**Task objective**
Render every line of text in the data below as a numbered list, skipping any blank lines and leaving the pictures out.

**Input data**
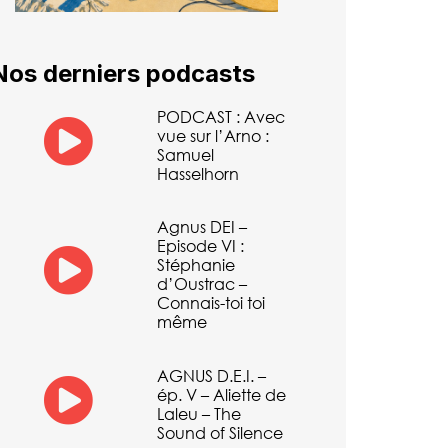
Nos derniers podcasts
PODCAST : Avec
vue sur l’Arno :
Samuel
Hasselhorn
Agnus DEI –
Episode VI :
Stéphanie
d’Oustrac –
Connais-toi toi
même
AGNUS D.E.I. –
ép. V – Aliette de
Laleu – The
Sound of Silence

**Task response**
1. Nos derniers podcasts
2. PODCAST : Avec
3. vue sur l’Arno :
4. Samuel
5. Hasselhorn
6. Agnus DEI –
7. Episode VI :
8. Stéphanie
9. d’Oustrac –
10. Connais-toi toi
11. même
12. AGNUS D.E.I. –
13. ép. V – Aliette de
14. Laleu – The
15. Sound of Silence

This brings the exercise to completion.